### Вопросы для ответа
- 1) К чему подцепили трос, когда пытались свалить стены Крестовоздвиженского храма в Россоши, если верить тексту о храмах?
- 2) Пожалуйста, определите, согласуются ли с текстом о храмах утверждения (a), (b) и (c). Для каждого ответьте «да» или «нет» и приведите решающие слова текста точной цитатой.
(a) Когда церковь в Марьевке обрушили, кирпич остался целым.
(b) Тягачам удалось повалить стену Крестовоздвиженского храма в Россоши.
(c) Храм в Ольховатке стоит на площади.
- 3) Продолжите текст о храмах со следующего предложения после последнего.

### Фрагмент документа
▬▬▬
После церковь взорвали. Председатель из того крошева и шалаша собаке не слепил. Валялась груда обломков.
А вот в Марьевке рассыпалась без боя, целым кирпич остался. Там церквушка, что храм Василия Блаженного. Кто уж додумался? Подкопали траншею под фундамент, дубовые плахи подставляли. Затем подожгли их, церковь сама и легла набок.
В ту же хрущевскую «оттепель» довелось видеть и мне, как пытались свалить стены Крестовоздвиженского храма в Россоши. Накинули стальную удавку, трос подцепили к гусеничным тягачам. Отогнали в сторону нас, мальчишек, и взрослых зевак. Взревели моторы, трос натянулся струной. Траки машин молотили песок гусеницами, глубже и глубже зарывались в землю. А стена, как вкопанная, и не шевельнулась…
Тот, кто вёл толпу на храмы, знал, что валит не просто церкви. Под самый корень рубили крепы, какими века народная жизнь держалась. Хорошо знал, раз бесновался в печатном слове – «Задерем подол Рассее-матушке!»
Сколько раз езжу этой дорогой через Каменку, а не увидел, как на сельской улице вырос храм. Вчера вроде здесь старые хатки тулились, поддерживали друг дружку, чтобы не упасть. А нынче – храм стоит. Да как ладно скроен! Краснокирпичный узор в опояску по светлым стенам. Хоть с какой стороны смотри, загляденье-церковь. Даже потрогал кладку рукой – не привиделось? Не верилось, что есть еще мастера на Руси.
Батюшка отец Александр, в миру Александр Викторович Долгушев, скажет:
– Глаза страшатся, а руки делают…
«Держись же, Россия, твердо веры твоей и Церкви.., если хочешь быть непоколебимой людьми, неверия и безначалия и не хочешь лишиться Царства. А если отпадешь от веры, как отпали от нее многие интеллигенты, то не будешь уже Россией или Русью святой, а сбродом всяких иноверцев, стремящихся истребить друг друга. И если не будет покаяния у русского народа, – конец мира близок. Бог пошлет бич в лице нечестивых, жестоких, самозванных правителей, которые зальют землю кровью».
Из пророчества св.Иоанна Кронштадского.
В Ольховатке Божий храм расположен непривычно. Ведь место церкви полагается на площади, на особицу. Тут же – встала прямо в улочке, в ряду сельских подворий, и уж тем вроде утверждает: я – как все.
Хотя нет. Как и должно, выделяется вознесённым над округой куполом, крестом, веселит человеческое сердце и окрыляет глаз людской.
Белокирпичные стены не помнят старины. Храм свежей постройки, что тоже несвычно. Больше ведь крушили. Когда приутихал безбожный бурелом, начиналось послабление в государственном атеизме, потихоньку-понемногу поднимали то, что не до краю порушено. В Ольховатке же восстанавливать было нечего.
▬▬▬
### Приведённые строки
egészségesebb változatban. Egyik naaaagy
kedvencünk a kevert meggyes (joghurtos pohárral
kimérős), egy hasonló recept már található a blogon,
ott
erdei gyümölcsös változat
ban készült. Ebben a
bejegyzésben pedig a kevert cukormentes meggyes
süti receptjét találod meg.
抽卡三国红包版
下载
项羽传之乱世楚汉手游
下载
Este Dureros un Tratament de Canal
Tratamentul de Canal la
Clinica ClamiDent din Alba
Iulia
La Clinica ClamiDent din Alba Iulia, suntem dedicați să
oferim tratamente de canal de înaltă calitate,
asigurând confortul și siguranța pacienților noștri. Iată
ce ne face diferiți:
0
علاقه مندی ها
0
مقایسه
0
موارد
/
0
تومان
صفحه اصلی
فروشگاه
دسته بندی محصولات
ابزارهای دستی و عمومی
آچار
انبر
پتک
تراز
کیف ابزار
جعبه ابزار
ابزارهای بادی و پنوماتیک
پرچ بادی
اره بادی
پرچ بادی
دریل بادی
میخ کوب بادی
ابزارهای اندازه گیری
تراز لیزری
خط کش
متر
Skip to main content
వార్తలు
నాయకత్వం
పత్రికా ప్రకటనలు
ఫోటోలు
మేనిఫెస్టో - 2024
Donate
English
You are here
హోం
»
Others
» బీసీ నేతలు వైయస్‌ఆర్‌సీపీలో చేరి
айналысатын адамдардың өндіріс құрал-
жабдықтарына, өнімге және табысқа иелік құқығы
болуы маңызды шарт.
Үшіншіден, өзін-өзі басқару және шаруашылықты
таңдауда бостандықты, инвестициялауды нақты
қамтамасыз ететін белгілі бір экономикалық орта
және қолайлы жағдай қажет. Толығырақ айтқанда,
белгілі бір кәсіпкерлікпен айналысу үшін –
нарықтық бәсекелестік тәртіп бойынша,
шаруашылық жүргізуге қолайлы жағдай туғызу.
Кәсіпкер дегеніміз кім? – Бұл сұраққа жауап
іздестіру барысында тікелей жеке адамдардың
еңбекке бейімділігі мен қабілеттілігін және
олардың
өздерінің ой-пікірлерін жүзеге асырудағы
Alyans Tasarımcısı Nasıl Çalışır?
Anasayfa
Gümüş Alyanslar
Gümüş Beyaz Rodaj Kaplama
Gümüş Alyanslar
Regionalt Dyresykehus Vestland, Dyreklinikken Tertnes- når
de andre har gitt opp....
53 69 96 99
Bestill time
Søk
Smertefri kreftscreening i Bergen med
▬▬▬
### Ответы на задания
- 1) К гусеничным тягачам.

- 2)
(a) Да: «целым кирпич остался».
(b) Нет: «А стена, как вкопанная, и не шевельнулась…»
(c) Нет: «встала прямо в улочке, в ряду сельских подворий».

- 3)
Об этом не ведал Леонид Иванович Гришанов, отец Леонид, когда после успешного завершения учебы в духовной семинарии получил назначение в сельский приход.
– Название мне сразу понравилось. О-ль-хо-ва-а-тка-а. Протяжно, красиво звучит. Представил ольху и луг, село и речку, – припомнил он. – Вместе со мной назначение в ту же сторону, в Россошь, получал знакомый мне священник. Он уже посещал городок, выяснил, что храм занят заводом, а служба идет в колокольне, лишь она осталась за церковью. Про себя подумал: не приведи Господи, и мне такое – звонницу вместо храма.
Приехали, добрались с матушкой в Ольховатку. Первые же встречные охотно растолковали, указали, в какой стороне храм. Прошли той улицей – нет церкви. Куда ни погляжу – не видать куполов. Подумали было, что ввели нас в заблуждение. А когда всё же со второго захода набрели на покосившийся сарай, поименованный, оказывается, молитвенным домом, сердце мое упало. С трудом открыли то, что называлось врата. Зажгли свечи. Встали у икон, помолились – и я успокоился. Решил: на всё, что ниспослано мне, Божья воля.
– А ведь можно было вернуться в епархию? Попросить иной приход, где хоть храм сохранился? – спрашиваю.
– Конечно, всё можно, – соглашается отец Леонид. – Только я уже сказал себе: на всё воля Господня. Исполняй, не ропща, Ему послушание.
Мой собеседник Леонид Иванович – крестьянский сын. Вырос в глубинном селе Липецкой области, где устоял храм, где устояла и православная вера в людях.
– Как сейчас вижу себя маленьким. На Крещение мама возвращается из церкви после всенощной. Отец, он инвалид войны, и мы с братом ещё в постели. Разбудит до свету, окропит святой водой, а она холодна. Прискажет: как снежок будь чист, как ледок крепок!
Зябко, студено, а в душе радость.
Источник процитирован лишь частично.